Introduction

An emerging concept is a possible association between vascular disease/cardiovascular risk factors (CVRF) and idiopathic normal pressure hydrocephalus (INPH). However, the CVRF profile of INPH has not been investigated using a modern epidemiological approach. The objective for this case-control study was to determine the total CVRF profile in a large cohort of shunted INPH-patients, compared to the population.

Material – method

INPH patients consecutively shunted 2008-2010 in Sweden were scrutinized.
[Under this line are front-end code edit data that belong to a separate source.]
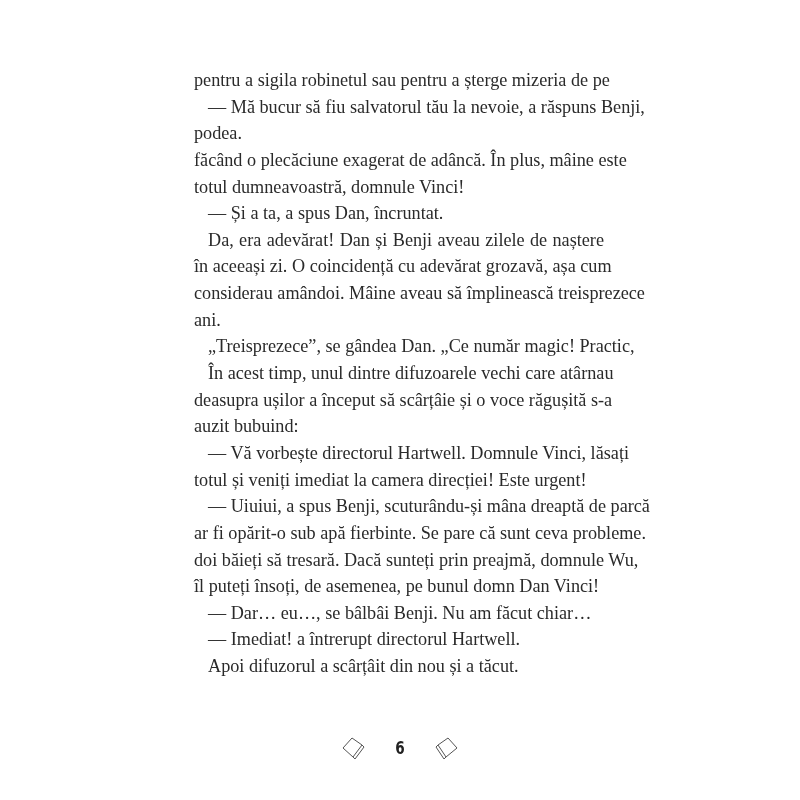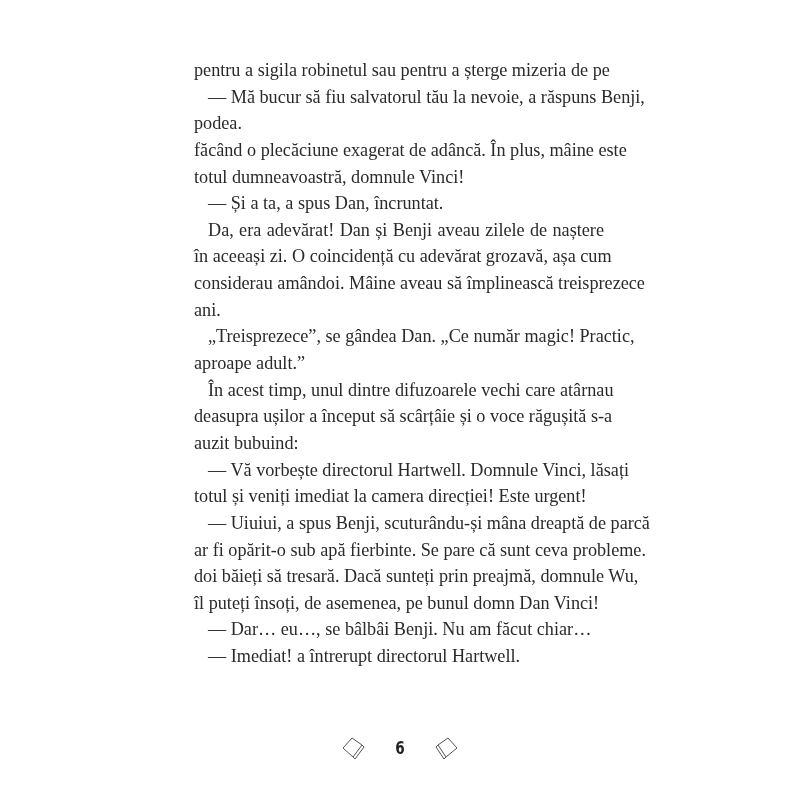--- a/index.html
+++ b/index.html
@@ -4,7 +4,7 @@
 <style>
   html, body { margin:0; padding:0; background:#ffffff; }
   body { width:800px; height:800px; position:relative; overflow:hidden; }
-  .page { position:absolute; left:194px; top:57px; width:410px; }
+  .page { position:absolute; left:194px; top:67px; width:410px; }
   .line {
     font-family: "Liberation Serif", "DejaVu Serif", serif;
     font-size:18.2px; line-height:26.65px; color:#2a2a2a;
Inclusion criteria were: 60-85 years and not having dementia, (i.e., mini mental state examination≥23). Community-based controls were matched to the patients according to age and sex. All participants completed an extensive questionnaire and had a visit to their health-care giver for blood samples, electrocardiogram and anthropometrical measurements. Investigated VRF were: hypertension, hyperlipidemia (measured by apolipoprotein B and A1), diabetes, obesity, psychosocial factors (stress and depression), smoking, dietary pattern, alcohol intake, cardiac disease and physical activity. Cerebrovascular disease (CVD) and peripheral vascular disease (PVD) (claudicatio intermittens, kidney disease (measured by decreased renal function) and stenosis of the extracranial cerebral arteries) were also assessed.

Results

The study population consisted of 176 INPH patients (mean age 74 years±6SD, 42% females) and 368 controls (mean age 73 years±6SD, 37% females). In the multivariable logistic regression models, hyperlipidemia (OR: 2.380, 95% CI: 1.434-3.950); diabetes (OR: 2.169, 95% CI: 1.195-3.938); obesity (OR: 5.428, 95% CI: 2.502-11.772) and; psychosocial factors (OR: 5.343, 95% CI: 3.219-8.868) were independently associated with INPH. In addition, hypertension (OR: 1.656, 95% CI: 1.017-2.697) and physical inactivity (OR: 2.840, 95% CI: 1.709-4.719) were overrepresented in INPH. CVD were also overrepresented amongst the patients, as well as PVD.

Conclusion

CVRF are overrepresented amongst INPH patients compared to the population, and CVRF and subsequent vascular disease may contribute to the development of INPH. A more aggressive medical management of CVRF in INPH in addition to shunt surgery is probably needed.